Welcome

 

Democracy for East Tennessee is a non-partisan, grassroots organization dedicated to the preservation of government of, by and for the people — not corporations.

Planning meetings are held on the third Thursday of each month at 7 PM in Room 102 at the First Presbyterian Church of Oak Ridge, 1051 Oak Ridge Turnpike, intersection with Lafayette Drive.
All are welcome.

DFET has standing committees acting on the following issues: environmental sustainability, peaceful solutions, corporatism, and voting/election reform. Current campaigns are informing people of the benefits of health-insurance reform, addressing global climate change, and undoing the recent Supreme Court decision expanding corporation's power to buy influence in our state and federal governments. Visit our campaigns page here to find out more.

Please contact us to find out more about Democracy for East Tennessee or visit our Facebook page here to engage with these critical issues.

Wake up America, Stop the Corporate Takeover

 

Transnational corporations, in order to maximize investor profits and wealth are capturing our government. We can only restore government of, for and by the people with a popular and sustained political effort.

A recent Gallup Poll showed that 90% of Americans agree that corporations have too much political power. Only a small fraction of these are aware that corporatism is a serious threat to democracy.

Big auto and oil corporations have long focused government actions toward a continued dependence on oil and gasoline. Many of us are confident that the war in Iraq was motivated to continue oil profits. Corporate government ignored the earlier warnings of an impending crisis and stopped President Carter's efforts to prevent it. When Exxon Mobile's CEO was asked to provide American citizens some relief on gas prices, he stated that his goal is to maximize profits for his stockholders.

Corporate funds and investor wealth were highly visible in the 2004 election, providing President Bush with the largest ever election campaign fund. Subsequent to the election the corporate lobbies of the federal government have dominated new law-making in favor of higher profits instead of providing for the people's interests.

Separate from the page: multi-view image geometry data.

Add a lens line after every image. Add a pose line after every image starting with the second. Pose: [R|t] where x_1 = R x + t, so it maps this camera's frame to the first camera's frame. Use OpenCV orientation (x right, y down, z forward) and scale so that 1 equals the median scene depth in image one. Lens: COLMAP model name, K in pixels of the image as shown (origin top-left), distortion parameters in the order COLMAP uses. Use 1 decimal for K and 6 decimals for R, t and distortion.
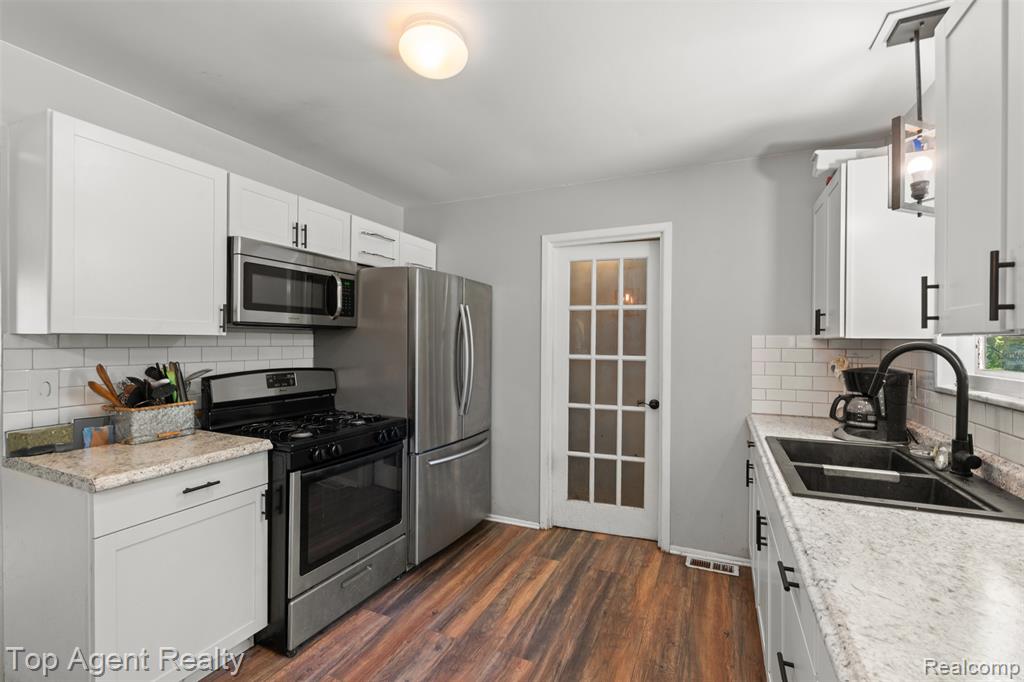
lens RADIAL K [[453.1, 0, 505.6], [0, 453.1, 343.7], [0, 0, 1]] dist [-0.006202, 0.000168]
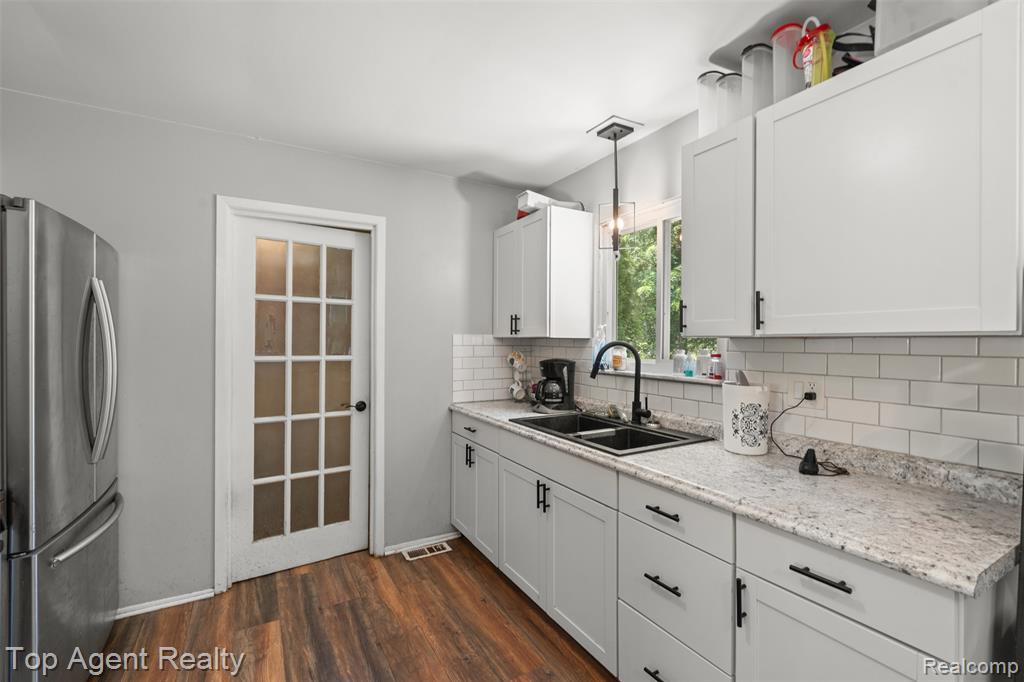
lens RADIAL K [[453.1, 0, 512.4], [0, 453.1, 343.3], [0, 0, 1]] dist [-0.006202, 0.000168]
pose [[0.574942, -0.007019, 0.818164, -0.288529], [0.001460, 0.999970, 0.007552, -0.003899], [-0.818193, -0.003148, 0.574935, 0.222746]]
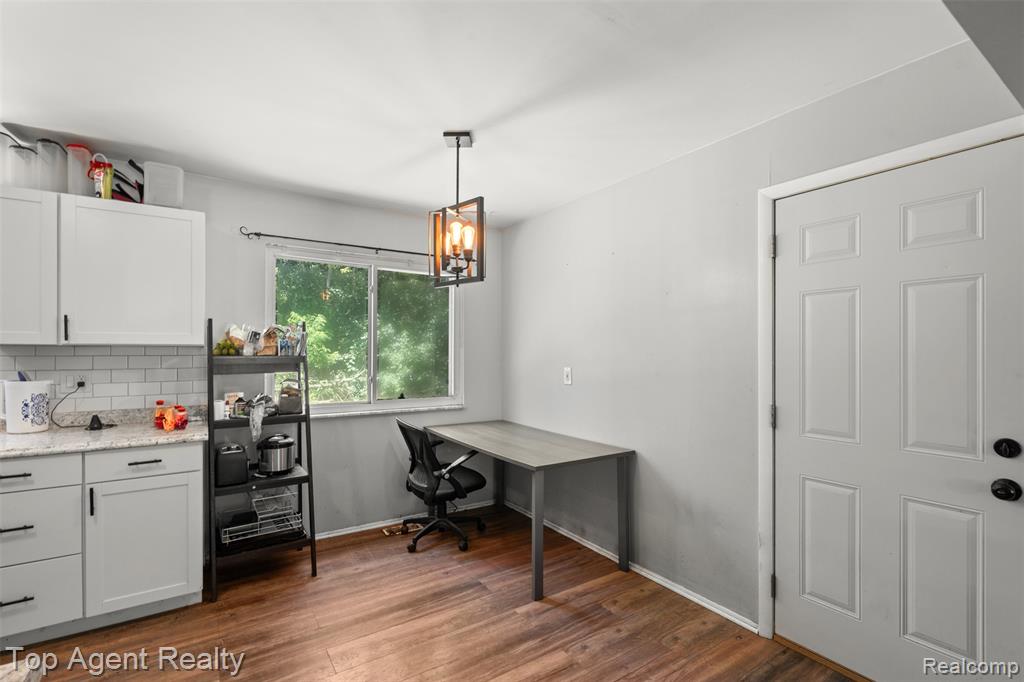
lens RADIAL K [[453.1, 0, 516.6], [0, 453.1, 354.4], [0, 0, 1]] dist [-0.006202, 0.000168]
pose [[-0.853676, -0.015060, 0.520587, -0.792264], [-0.008268, 0.999848, 0.015366, -0.010260], [-0.520739, 0.008813, -0.853670, 0.562150]]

Presidential efforts to reward contributing corporations were apparent in both the proposal to privatize Social Security and the Medicare Drug Program. Big finance, using legally accepted unreadable small print to sell high rate credit cards to inexperienced youngsters, got tighter rules on bankruptcy for credit card debt. Class action lawsuits, misidentified as frivolous lawsuits, were shifted to more corporation friendly federal courts.

Our supreme court has found that corporations have constitutionally protected human rights; like free speech, privacy, and equal protection under the law. These corporations have limited liability and are not subject to prison or the death penalty. The court-awarded corporate privacy right requires OSHA and the EPA to provide a warning before they can enter and inspect corporate property for compliance with work safety and environmental laws. Corporate fines for lawbreaking are so small that they are considered just a minor cost of business.

Our federal judges have recently shown their corporate favoritism. Last year the Supreme Court found that the Constitution permits local governments to take private property from individual homeowners and transfer it to corporations for shopping centers.

Corporate government has weakened the financial condition of the US government, as evidenced by the trade deficits and recent government deficits, while corporate profits are the highest and stock prices rise. Rapid deterioration of the dollar is considered more and more probable, decreasing pensions and savings. Strong corporations competing with a financially weak government and uninformed citizenry make a corporate takeover easier.

The WTO, GATT, NAFTA, and CAFTA and FTAA all give corporations control of trade and eliminate all other authority or law that might impede trade. These agreements permit corporations to bypass laws, developed in the US over many years, laws that protect workers and the environment. Free trade of WTO is not free, and fair trade, which attempts to correct the problems, is very difficult to enforce.

Government's lack of enforcement of immigration laws provides corporations with cheaper labor so they don't have to pay a living wage to American workers. Although the hiring of these illegal immigrants is also illegal, our government has also not enforced these laws. If illegal jobs had not been available, the purely financial motivation for illegal immigration would have been eliminated.

The most fundamental element of democracy, our votes, has been clouded with doubt after being tampered with by computers and voting machines under corporate control. Though efforts are being made to assure fairness and accuracy in voting, corporate controlled government prevents opportunity to bring the solutions up for vote.

What can we do about it? Educate ourselves! Teach others! Let our voice be heard on Internet surveys and petitions, and on the editorial pages of our local papers. Vote and work in elections. Join an organization that promotes democracy over corporatism. Educate the members of our own political party about the consequences of corporate rule.

Ultimately, we will need federal courts to reverse several erroneous and dangerous rulings, or we might have to amend the constitution to deny personal rights to corporations and limit wealth's influence in elections.

This opinion was forwarded by F. Tim Holt, a retired design and development engineer.